Arand had flown B-25s in the United States, but flew more than 40 missions in B-24s overseas — from New Guinea, the Philippines and Okinawa. He flew the 22nd Bomb Group’s final bombing attack, a strike on the Kiangwan Airdrome in China. His last mission was a reconnaissance flight from Okinawa to Tokyo and back on Sept. 2, 1945, the day the Japanese signed the surrender in Tokyo Bay.
The last time he remembers wearing his leather bomber jacket was in San Francisco when he returned from the war in November 1945. He thinks his wife, a meticulous housekeeper, must have donated it to a charity organization in Cincinnati about 1950.
“I remember my wife asking if I was ever going to wear it again, and I said I didn’t think I would, except for a veterans’ parade,” he said.
More than 60 years later, John Dodds was at a Goodwill store in Washington with his daughter, a freshman at James Madison University in Virginia, when she called him over.
“Oh, Dad, I want to show you something,” she said.
It was a leather bomber jacket from World War II.
Dodds, assistant general counsel for the Air Force and a military history buff, has a replica. But this was the real deal. The leather was a little stiff, but the jacket was still in good shape. On the back was a bearded, red-headed man with a winged helmet, along with the words “Red Raiders” and “22nd Bomb Group.” The label inside had the model and order number. The lieutenant bars were in place on the shoulders.
The jacket even had a leather name tag sewed on the front: Robert G. Arand.
Dodds is an Air Force brat. He went through the Army ROTC program in college, served as an Army judge advocate general for four years and later served in the Air Force reserve long enough to retire. He also knows a thing or two about finding information about veterans: One of his pet projects is doing research on Austin Straubel, the WWII bomber pilot for whom the Green Bay, Wis., airport is named. He also helped a friend with research on the friend’s brother, who was shot down during the Vietnam War.
Dodds paid $17 for the jacket and emailed a friend. Within 24 hours, Dodds was on the phone with Arand.
The 90-year-old veteran told him about his time in the 22nd Bombardment Group — described on their webpage as “a hell-bent-for-leather organization of men.” The unit was the predecessor of today’s 22nd Operations Group at McConnell Air Force Base in Kansas.
Arand remembered a commander with red hair, Col. Richard Robinson, whom the group was nicknamed after. He told Dodds about his five children, eight grandchildren and two great-grandchildren. He told him he was born Dec. 7, 1922, and lives next door to one of his six brothers.
And Dodds decided that while he originally had hoped to keep the jacket, he knew he had to send it back to its original owner.
Arand told Stars and Stripes he isn’t sure how the jacket made its way to that Goodwill store in Washington, but he “would love to know.”
“I couldn’t figure out why anyone would want the jacket after all these years,” he said.
Arand gave his blue Air Force uniform to his grandson, who put it into a case.
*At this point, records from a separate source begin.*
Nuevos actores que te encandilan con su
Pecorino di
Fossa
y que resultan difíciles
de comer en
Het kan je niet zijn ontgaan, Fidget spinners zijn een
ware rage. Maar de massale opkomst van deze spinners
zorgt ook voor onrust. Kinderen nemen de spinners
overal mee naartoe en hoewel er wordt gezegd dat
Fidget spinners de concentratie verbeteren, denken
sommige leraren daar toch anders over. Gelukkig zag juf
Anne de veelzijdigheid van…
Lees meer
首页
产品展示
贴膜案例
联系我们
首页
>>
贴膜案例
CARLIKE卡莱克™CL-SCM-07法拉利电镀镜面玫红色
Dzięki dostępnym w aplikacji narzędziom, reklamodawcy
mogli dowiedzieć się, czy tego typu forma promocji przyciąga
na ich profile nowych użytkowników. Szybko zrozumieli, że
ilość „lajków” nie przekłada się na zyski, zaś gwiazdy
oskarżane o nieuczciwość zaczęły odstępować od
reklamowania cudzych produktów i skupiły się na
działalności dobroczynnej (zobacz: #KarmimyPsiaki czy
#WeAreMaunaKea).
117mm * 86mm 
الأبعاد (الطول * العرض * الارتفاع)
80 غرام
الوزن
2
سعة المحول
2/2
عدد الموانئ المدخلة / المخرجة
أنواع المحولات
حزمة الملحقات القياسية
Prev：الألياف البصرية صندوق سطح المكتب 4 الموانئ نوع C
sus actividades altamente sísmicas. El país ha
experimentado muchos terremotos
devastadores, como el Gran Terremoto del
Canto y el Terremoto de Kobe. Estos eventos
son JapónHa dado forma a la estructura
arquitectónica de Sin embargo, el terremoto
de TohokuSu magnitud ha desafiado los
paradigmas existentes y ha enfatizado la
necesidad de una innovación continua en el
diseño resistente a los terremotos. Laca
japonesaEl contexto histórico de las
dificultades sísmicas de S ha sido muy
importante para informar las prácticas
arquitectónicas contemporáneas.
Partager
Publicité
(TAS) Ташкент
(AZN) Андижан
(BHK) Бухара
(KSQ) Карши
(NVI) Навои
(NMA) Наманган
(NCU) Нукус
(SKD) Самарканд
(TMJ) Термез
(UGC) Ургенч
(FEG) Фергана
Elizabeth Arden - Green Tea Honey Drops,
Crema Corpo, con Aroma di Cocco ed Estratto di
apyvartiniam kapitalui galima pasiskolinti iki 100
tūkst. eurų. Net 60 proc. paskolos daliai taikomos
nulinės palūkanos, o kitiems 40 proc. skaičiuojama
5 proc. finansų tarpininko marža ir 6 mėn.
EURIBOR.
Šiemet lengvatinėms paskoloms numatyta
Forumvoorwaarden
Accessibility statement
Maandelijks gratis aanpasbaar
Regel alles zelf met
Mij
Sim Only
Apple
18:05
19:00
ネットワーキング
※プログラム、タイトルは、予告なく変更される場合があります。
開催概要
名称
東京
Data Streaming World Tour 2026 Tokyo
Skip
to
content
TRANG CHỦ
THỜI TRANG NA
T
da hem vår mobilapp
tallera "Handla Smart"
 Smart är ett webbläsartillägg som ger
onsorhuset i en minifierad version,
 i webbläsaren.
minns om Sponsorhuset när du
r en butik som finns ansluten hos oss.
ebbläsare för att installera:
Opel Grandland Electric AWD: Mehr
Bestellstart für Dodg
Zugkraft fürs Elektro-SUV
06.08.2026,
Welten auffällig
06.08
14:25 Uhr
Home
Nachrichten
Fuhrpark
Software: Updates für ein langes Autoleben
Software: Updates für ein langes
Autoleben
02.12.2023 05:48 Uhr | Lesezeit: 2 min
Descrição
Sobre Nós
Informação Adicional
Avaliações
But he said he probably could fit into it today.
“I’m the same height and weight as I was in the service,” he said.
After the war, Arand said he stayed in the Air Force reserve and retired in 1982 as a major.
He had been going through his military records, putting them into a book for his grandchildren. He wrote to his congressman to get new medals, to replace ones lost during a long-ago “show and tell,” he said. His awards include the Asiatic-Pacific Campaign Medal, the WWII victory medal, and an Air Medal with an oak leaf cluster.
Dodds said he was amazed to find a bomber jacket in such great shape and was delighted to be able to connect with Arand.
“I just could not believe it,” he said. “It’s all working out pretty well.”
And while Arand is looking forward to seeing if it still fits, he’s most interested in sharing it with his family.
“My children and grandchildren are anxious to see it.”